Could you repeat, unchanged, the lines of the material from the line with "text file.print(data) [77, 754, 1163, 783]" up to and including the line with "text Cerramos el"?

#####

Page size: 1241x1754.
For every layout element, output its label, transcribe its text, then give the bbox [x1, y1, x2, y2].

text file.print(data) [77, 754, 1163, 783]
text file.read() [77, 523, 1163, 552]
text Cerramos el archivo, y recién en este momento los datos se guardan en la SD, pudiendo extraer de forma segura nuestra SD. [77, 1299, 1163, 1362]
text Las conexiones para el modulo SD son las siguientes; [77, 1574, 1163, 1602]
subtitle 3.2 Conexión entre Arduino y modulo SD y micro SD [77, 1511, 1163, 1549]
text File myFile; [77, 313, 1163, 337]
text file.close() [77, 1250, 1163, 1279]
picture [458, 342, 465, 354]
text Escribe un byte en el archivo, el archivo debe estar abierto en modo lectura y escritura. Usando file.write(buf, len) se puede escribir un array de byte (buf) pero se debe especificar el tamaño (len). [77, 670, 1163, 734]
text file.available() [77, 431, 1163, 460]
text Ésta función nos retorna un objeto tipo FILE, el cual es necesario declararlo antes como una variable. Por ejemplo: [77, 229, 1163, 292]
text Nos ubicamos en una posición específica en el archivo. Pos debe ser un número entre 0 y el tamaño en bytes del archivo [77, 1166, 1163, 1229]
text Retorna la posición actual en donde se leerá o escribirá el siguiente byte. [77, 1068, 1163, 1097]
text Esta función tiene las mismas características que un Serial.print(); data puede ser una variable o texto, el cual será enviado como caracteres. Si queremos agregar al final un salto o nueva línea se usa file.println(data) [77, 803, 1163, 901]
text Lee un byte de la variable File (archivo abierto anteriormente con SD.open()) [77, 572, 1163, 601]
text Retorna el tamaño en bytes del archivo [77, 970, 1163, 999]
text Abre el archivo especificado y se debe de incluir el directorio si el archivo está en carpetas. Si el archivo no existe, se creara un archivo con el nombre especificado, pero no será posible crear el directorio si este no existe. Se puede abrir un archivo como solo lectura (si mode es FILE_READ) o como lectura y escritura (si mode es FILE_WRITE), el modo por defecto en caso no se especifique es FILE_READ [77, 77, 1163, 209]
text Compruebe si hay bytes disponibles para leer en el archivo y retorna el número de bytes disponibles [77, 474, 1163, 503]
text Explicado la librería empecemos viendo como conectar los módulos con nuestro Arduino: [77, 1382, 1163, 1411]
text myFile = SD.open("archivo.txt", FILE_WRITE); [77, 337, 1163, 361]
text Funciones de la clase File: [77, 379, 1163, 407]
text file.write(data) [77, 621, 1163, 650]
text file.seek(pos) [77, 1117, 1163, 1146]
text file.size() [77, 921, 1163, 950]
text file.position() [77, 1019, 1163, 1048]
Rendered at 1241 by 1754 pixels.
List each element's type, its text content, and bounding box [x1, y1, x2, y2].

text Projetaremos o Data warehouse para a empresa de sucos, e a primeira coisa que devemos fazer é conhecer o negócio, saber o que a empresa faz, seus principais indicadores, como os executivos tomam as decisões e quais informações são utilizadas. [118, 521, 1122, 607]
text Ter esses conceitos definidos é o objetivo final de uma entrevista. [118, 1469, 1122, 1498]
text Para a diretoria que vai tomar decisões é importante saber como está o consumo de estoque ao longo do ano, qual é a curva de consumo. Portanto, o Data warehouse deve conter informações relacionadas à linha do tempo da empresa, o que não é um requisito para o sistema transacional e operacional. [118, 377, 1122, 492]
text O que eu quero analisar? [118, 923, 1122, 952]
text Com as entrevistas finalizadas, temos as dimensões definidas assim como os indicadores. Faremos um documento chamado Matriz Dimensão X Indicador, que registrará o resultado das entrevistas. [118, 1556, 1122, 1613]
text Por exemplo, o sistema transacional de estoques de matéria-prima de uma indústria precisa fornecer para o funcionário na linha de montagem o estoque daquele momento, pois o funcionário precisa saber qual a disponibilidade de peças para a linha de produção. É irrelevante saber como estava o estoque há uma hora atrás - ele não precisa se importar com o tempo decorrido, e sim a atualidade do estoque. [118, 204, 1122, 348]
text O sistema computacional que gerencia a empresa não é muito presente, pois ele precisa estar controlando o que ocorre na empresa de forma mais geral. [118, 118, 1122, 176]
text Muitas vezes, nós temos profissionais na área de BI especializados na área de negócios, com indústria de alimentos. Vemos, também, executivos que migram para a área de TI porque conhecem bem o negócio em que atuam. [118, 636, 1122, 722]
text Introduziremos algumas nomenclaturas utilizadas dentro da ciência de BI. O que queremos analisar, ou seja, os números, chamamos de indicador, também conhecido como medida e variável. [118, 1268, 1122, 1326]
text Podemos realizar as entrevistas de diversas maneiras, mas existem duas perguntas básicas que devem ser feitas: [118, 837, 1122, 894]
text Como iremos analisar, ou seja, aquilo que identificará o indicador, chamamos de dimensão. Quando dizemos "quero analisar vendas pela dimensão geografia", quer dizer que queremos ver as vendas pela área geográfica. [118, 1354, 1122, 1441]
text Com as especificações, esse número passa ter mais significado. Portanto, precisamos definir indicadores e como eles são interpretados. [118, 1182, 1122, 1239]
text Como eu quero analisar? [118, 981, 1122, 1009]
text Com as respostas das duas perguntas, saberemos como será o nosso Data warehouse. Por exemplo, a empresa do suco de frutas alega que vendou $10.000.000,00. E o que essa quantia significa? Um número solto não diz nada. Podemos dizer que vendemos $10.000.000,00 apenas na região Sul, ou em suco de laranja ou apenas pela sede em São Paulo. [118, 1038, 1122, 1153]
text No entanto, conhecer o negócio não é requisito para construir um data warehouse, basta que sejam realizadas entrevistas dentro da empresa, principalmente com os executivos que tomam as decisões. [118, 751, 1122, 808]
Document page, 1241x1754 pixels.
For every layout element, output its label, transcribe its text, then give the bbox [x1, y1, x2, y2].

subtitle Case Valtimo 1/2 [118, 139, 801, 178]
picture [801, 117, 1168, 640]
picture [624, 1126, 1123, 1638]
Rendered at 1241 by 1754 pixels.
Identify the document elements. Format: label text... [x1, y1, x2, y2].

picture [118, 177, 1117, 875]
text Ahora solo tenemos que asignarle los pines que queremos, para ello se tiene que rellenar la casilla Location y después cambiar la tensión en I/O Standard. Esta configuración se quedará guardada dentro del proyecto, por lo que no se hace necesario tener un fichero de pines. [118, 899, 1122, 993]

#####

- [Expected answer]
text file.print(data) [77, 754, 1163, 783]
text file.read() [77, 523, 1163, 552]
text Cerramos el archivo, y recién en este momento los datos se guardan en la SD, pudiendo extraer de forma segura nuestra SD. [77, 1299, 1163, 1362]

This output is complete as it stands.